Si tan solo pudieran comprender y estén seguros de estas cosas, él sabía que serían cambiadas en el centro de su ser. Entonces, la verdad de su identidad celestial podría extenderse e influir positivamente en todo lo demás en sus vidas.

Su forma de pensar. Su discurso. Sus vidas morales. Sus matrimonios. Sus otras relaciones. Su fuerza espiritual en el día malo y en la intensa batalla espiritual.

Estar seguro de tu verdadera identidad sigue siendo tan importante hoy.

Has notado cómo ciertos tipos de eventos pueden afectar profundamente, como ser juzgado falsamente o acusado por otras personas, o ser pasado por alto por un honor o posición que pensó que merecía.

Tal vez pueda pensar en personas en su iglesia y familia hoy que han reaccionaron a estas situaciones no deseadas en la vida arremetiendo con ira, retrocediendo hacia la amargura, escapando a la adicción o cediendo bajo el peso de viejas dudas, cuestionando quiénes son realmente y cuánto valen realmente.

En algún momento, todo lo que apreciamos en esta corta vida eventualmente será probado, alterado o quitado. Pero resumir todas las razones por las que cualquiera de nosotros podría desmoronarse en momentos como estos, y una respuesta se vuelve clara.

El núcleo de nuestra identidad se siente amenazado. Quiénes somos es probado y cuestionado. Es lo que Satanás persiguió cuando Jesús fue tentado. Así fue atacado cuando estuvo ante Pilato, Herodes y mientras colgaba de la cruz.

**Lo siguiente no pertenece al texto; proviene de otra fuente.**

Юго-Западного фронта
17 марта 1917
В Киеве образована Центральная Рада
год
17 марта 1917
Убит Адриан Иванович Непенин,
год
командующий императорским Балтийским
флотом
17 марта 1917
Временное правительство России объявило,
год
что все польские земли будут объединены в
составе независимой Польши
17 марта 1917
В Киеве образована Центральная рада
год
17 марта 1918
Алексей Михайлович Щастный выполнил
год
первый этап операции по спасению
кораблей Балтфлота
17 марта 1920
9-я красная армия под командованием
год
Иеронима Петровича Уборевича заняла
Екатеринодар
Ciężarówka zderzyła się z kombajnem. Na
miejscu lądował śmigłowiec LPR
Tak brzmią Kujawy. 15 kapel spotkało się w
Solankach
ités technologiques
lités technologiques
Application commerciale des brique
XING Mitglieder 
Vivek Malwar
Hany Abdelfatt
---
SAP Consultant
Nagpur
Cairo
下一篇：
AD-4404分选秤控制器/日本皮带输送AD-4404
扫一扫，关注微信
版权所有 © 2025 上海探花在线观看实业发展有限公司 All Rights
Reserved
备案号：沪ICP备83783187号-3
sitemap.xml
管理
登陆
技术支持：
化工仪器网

Cuando eres atacado, ¿basas la percepción de tu identidad en cosas cambiantes o en lo que Dios dice que es cierto de ti? Cuando pones tu confianza en Dios y en lo que Él dice que es eternamente cierto de ti, no en las opiniones volubles del hombre, no en las circunstancias cambiantes de la temporada, no en los sentimientos normales de desilusión o desánimo, puedes permanecer firme en su lugar. de ser descarrilados.

Cada uno de nosotros debe volver a lo que Jesús dijo acerca de anclarnos en un fundamento inquebrantable: “sobre la roca” (Mat. 7:24–25). Debemos aferrarnos a nuestra identidad central, que se encuentra solo en Dios y Su Palabra inmutable.

Cuando Job perdió todo, se afeitó la cabeza, cayó al suelo y dijo: «Desnudo salí del vientre de mi madre». , y desnudo dejaré esta vida. El Señor da, y el Señor quita. Bendito sea el nombre del Señor” (Job 1:21).

Él había llegado al centro de quién era, sin nada a lo que aferrarse sino a Dios. Pero debido a que la opinión de Dios sobre Job fue la única parte de Job que fue construida para durar, fue más que suficiente para él. Y es más que suficiente para ti.

Cuando apenas aguantas, no estás seguro de si quedará algo de ti o de tu ministerio cuando todo esto termine, levanta la mirada y pastorea tu propia alma. de vuelta a su fundamento eterno, aferrándose a su identidad celestial, a quien lo creó, lo sostiene, lo salvó y será fiel para completar lo que amorosamente comenzó en usted.

STEPHEN KENDRICK (@stephenandjill) es coguionista y productor de Kendrick Brothers’ películas y recursos relacionados.

LAWRENCE KIMBROUGH es escritor y asesor editorial de Lifeway Publishing.